Of course, this issue is likely not unique to LST. Most fine-tuning methods that claim to be parameter-efficient probably face this problem, as these methods are mostly tested on GLUE, which consists entirely of relatively simple classification tasks...
With the benefit of hindsight, LST is not a particularly "sophisticated" approach. In essence, it involves freezing the pre-trained model and using its output layer and some intermediate layer results as supplementary inputs to train a new small model. Once this is understood, many readers may already have similar schemes brewing in their minds.

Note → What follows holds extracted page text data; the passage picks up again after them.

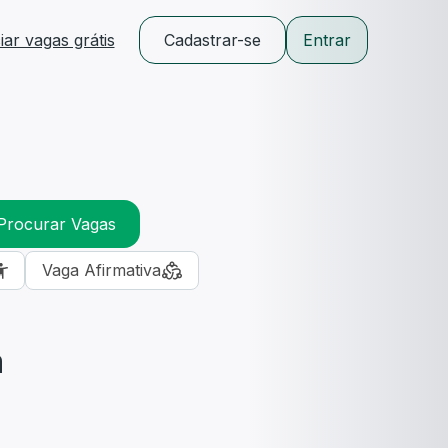
ar vagas grátis
Cadastrar-se
Entrar
Procurar Vagas
Vaga Afirmativa
m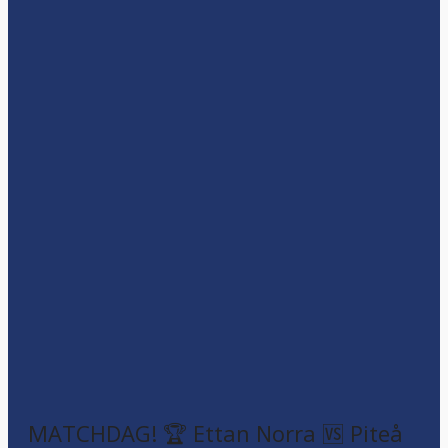
MATCHDAG! 🏆 Ettan Norra 🆚 Piteå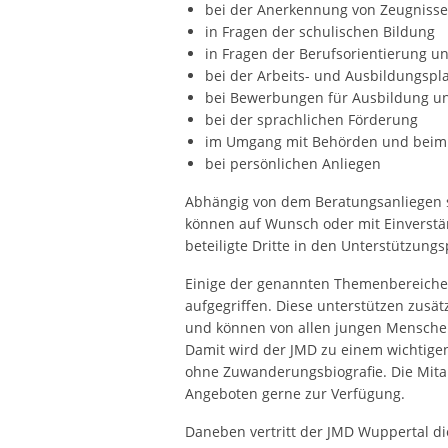
bei der Anerkennung von Zeugnisse
in Fragen der schulischen Bildung
in Fragen der Berufsorientierung u
bei der Arbeits- und Ausbildungspl
bei Bewerbungen für Ausbildung un
bei der sprachlichen Förderung
im Umgang mit Behörden und beim 
bei persönlichen Anliegen
Abhängig von dem Beratungsanliegen s
können auf Wunsch oder mit Einverstä
beteiligte Dritte in den Unterstützun
Einige der genannten Themenbereich
aufgegriffen. Diese unterstützen zusätz
und können von allen jungen Mensch
Damit wird der JMD zu einem wichtig
ohne Zuwanderungsbiografie. Die Mitar
Angeboten gerne zur Verfügung.
Daneben vertritt der JMD Wuppertal di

However, the true significance of LST lies in telling us that we can do this, providing a feasible reference scheme, and proving through experiments that it is an effective way to utilize large models.

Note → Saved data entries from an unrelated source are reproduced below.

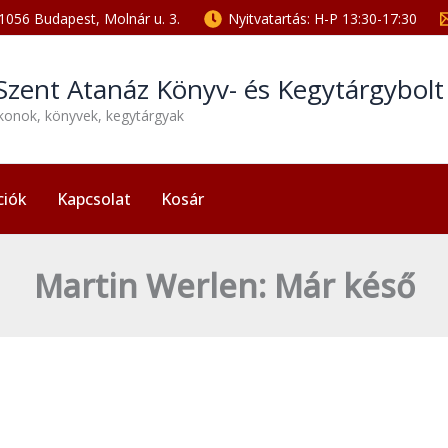
1056 Budapest, Molnár u. 3.
Nyitvatartás: H-P 13:30-17:30
Szent Atanáz Könyv- és Kegytárgybol
ikonok, könyvek, kegytárgyak
ciók
Kapcsolat
Kosár
Martin Werlen: Már késő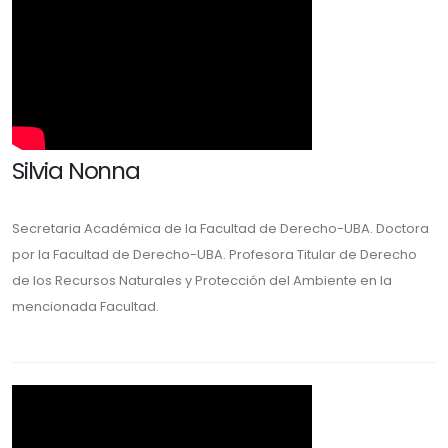
Silvia Nonna
Secretaria Académica de la Facultad de Derecho-UBA. Doctora
por la Facultad de Derecho-UBA. Profesora Titular de Derecho
de los Recursos Naturales y Protección del Ambiente en la
mencionada Facultad.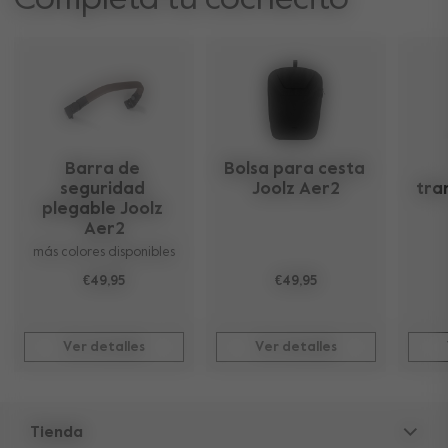
Completa tu cochecito
Barra de 
Bolsa para cesta 
seguridad 
Joolz Aer2
tra
plegable Joolz 
Aer2
más colores disponibles
€49,95
€49,95
Ver detalles
Ver detalles
Tienda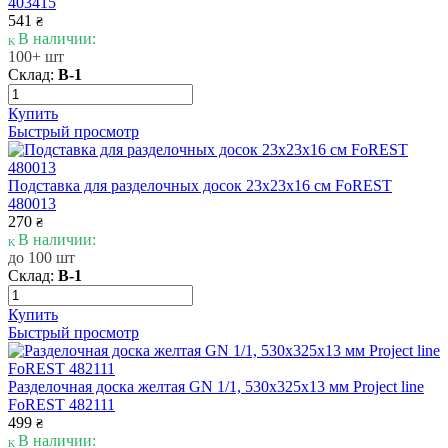
403415
541
₴
В наличии:
100+ шт
Склад:
В-1
Купить
Быстрый просмотр
Подставка для разделочных досок 23х23х16 cм FoREST
480013
270
₴
В наличии:
до 100 шт
Склад:
В-1
Купить
Быстрый просмотр
Разделочная доска желтая GN 1/1, 530х325х13 мм Project line
FoREST 482111
499
₴
В наличии: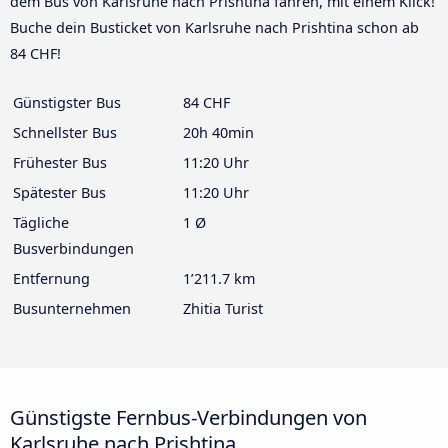
dem Bus von Karlsruhe nach Prishtina fahren, mit einem Klick!
Buche dein Busticket von Karlsruhe nach Prishtina schon ab
84 CHF!
Günstigster Bus
84 CHF
Schnellster Bus
20h 40min
Frühester Bus
11:20 Uhr
Spätester Bus
11:20 Uhr
Tägliche
1 Ø
Busverbindungen
Entfernung
1’211.7 km
Busunternehmen
Zhitia Turist
Günstigste Fernbus-Verbindungen von
Karlsruhe nach Prishtina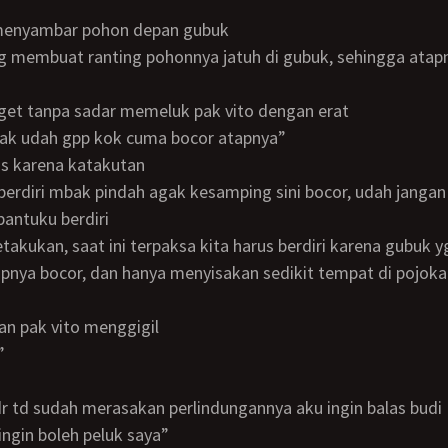
r menyambar pohon depan gubuk
aget tanpa sadar memeluk pak vito dengan erat
ak udah gpp kok cuma bocor atapnya”
is karena katakutan
antuku berdiri
pnya bocor, dan hanya menyisakan sedikit tempat di pojoka
kan pak vito menggigil
”
dr td sudah merasakan perlindungannya aku ingin balas budi
dingin boleh peluk saya”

Readers with similar research experience will realize that the initialization of the new "ladder" branch in LST is a critical issue. If it is completely randomly initialized, there may be difficulties in training, leading to suboptimal results. The original paper also mentions this and provides a scheme for taking slices of the large model's weight matrices to initialize the small model's matrices, thereby improving LST's final performance. The details can be found in the paper. As for my own implementation, I simply wanted to verify the effectiveness of LST, so I was lazy and did not implement this step.
Taking this a step further: since the initialization of the added "ladder" branch is difficult, yet LST is indeed an effective way to fine-tune large models, could we pre-reserve this "ladder" when training new large models in the future? That is, we could directly include this "ladder" as part of the pre-trained model during large-scale pre-training. Then, during fine-tuning, we would only fine-tune the "ladder." This would allow for efficient fine-tuning of large models without worrying about initialization issues.
In terms of form, I find LST to be quite similar to BERT-of-Theseus, a model compression method based on module replacement described previously. The difference is that the goal of the latter is small model distillation, which still requires backpropagation through the large model. LST’s goal is to improve training efficiency by avoiding backpropagation through the large model, although it still requires the large model for forward propagation during inference. You could say the two are somewhat complementary.
This article introduced Ladder Side-Tuning, a fine-tuning method for large models that is both parameter-efficient and training-efficient.